文本片段
==============================

作者:爱可可-爱生活 链接:https://zhuanlan.zhihu.com/p/659576840 来源:知乎 著作权归作者所有。商业转载请联系作者获得授权,非商业转载请注明出处。

[CL] Large Language Models Cannot Self-Correct Reasoning

YetJ Huang, X Chen, S Mishra, H S Zheng, A W Yu, X Song, D Zhou[Google DeepMind]

大型语言模型尚无法自我修正推理要点:

本文聚焦在内在自我校正,语言模型仅依靠其自身能力尝试校正初始回复,不利用外部反馈。 与部分乐观预期不同,结果显示语言模型在推理任务中难以自我校正,校正后表现常有退步。 文中分析了缺乏提升的原因,如初始回复已优化,校正中的补充提示可能使模型偏离最佳回复。 当自我校正有帮助时,是因为反馈提供了初始提示未包含的有用指导,提示设计非常重要。 对推理任务,自我校正与标准提示相比几乎没有切实好处,多Agent辩论也存在类似问题。 作者敦促社区务实看待自我校正,强调其在推理中的局限,并鼓励探索能真正改进推理的方法。

动机:对大型语言模型(LLM)的自我修正能力进行批判性审查,特别关注其在推理方面的表现, 并提出未来研究和实践应用的建议。

方法:通过研究内在自我修正的概念,即LLM仅凭其内在能力尝试纠正其初始回答,而不依赖外部反馈, 来探究LLM的自我修正能力。研究结果显示,在推理方面,LLM在没有外部反馈的情况下很难自我修正其回答, 并且有时甚至会导致性能下降。 此外,论文还探讨了多Agent辩论作为一种改进推理能力的方法,并指出其效果并不比自一致性方法更好。

优势:对LLM的自我修正能力进行了深入研究,并揭示了其在推理方面的局限性。 论文还提出对LLM自我修正能力的细微差别进行思考,并鼓励未来研究探索能真正改正推理的方法,例如引入外部反馈。

一句话总结:批判性地研究了大型语言模型的自我修正能力,发现在推理方面, 模型很难在没有外部反馈的情况下进行自我修正,并提出对未来研究的启示和应用建议。

==============================

练习说明
请根据这段论文简介回答以下三个问题:
1. 论文作者所属的机构是哪一家?
2. 文中所说的内在自我校正是指什么?
3. 论文认为多Agent辩论的效果并不比哪种方法更好?
这些记录与这段论文简介无关。

已存数据
==============================

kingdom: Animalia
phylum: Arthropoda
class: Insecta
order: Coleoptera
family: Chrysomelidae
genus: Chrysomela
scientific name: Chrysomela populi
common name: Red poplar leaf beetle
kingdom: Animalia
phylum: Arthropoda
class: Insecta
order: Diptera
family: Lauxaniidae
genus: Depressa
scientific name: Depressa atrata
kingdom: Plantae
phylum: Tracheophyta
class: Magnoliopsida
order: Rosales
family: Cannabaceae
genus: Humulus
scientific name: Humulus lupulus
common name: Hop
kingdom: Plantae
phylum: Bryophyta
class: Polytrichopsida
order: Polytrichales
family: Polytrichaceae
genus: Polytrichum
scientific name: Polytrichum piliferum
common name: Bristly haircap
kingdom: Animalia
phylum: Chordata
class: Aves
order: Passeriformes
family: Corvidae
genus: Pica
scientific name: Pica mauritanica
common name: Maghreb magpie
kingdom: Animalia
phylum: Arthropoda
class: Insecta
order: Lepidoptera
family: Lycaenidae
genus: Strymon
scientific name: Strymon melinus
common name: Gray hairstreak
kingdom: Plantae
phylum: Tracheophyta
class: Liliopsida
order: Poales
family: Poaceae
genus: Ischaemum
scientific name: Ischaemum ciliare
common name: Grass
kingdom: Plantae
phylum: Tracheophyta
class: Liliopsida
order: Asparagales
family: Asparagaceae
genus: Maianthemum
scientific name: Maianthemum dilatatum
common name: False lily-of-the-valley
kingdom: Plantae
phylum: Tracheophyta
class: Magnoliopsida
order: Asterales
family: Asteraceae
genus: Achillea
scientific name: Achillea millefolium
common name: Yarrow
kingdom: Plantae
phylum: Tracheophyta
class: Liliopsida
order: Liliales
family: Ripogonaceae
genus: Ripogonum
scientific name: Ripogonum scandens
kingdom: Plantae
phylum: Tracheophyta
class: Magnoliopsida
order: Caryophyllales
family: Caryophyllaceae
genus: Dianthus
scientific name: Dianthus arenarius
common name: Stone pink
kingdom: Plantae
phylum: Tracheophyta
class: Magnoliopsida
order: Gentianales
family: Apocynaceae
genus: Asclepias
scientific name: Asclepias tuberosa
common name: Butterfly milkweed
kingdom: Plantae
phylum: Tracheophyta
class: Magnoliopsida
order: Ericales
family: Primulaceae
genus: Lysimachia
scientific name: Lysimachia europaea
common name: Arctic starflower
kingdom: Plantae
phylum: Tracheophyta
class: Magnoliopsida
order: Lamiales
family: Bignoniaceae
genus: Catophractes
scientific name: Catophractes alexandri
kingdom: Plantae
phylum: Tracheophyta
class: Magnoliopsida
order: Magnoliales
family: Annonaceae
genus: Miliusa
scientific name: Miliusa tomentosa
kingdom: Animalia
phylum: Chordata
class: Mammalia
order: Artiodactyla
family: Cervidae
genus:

==============================

参考答案
1. Google DeepMind。
2. 语言模型仅依靠其自身能力尝试校正初始回复,不利用外部反馈。
3. 自一致性方法。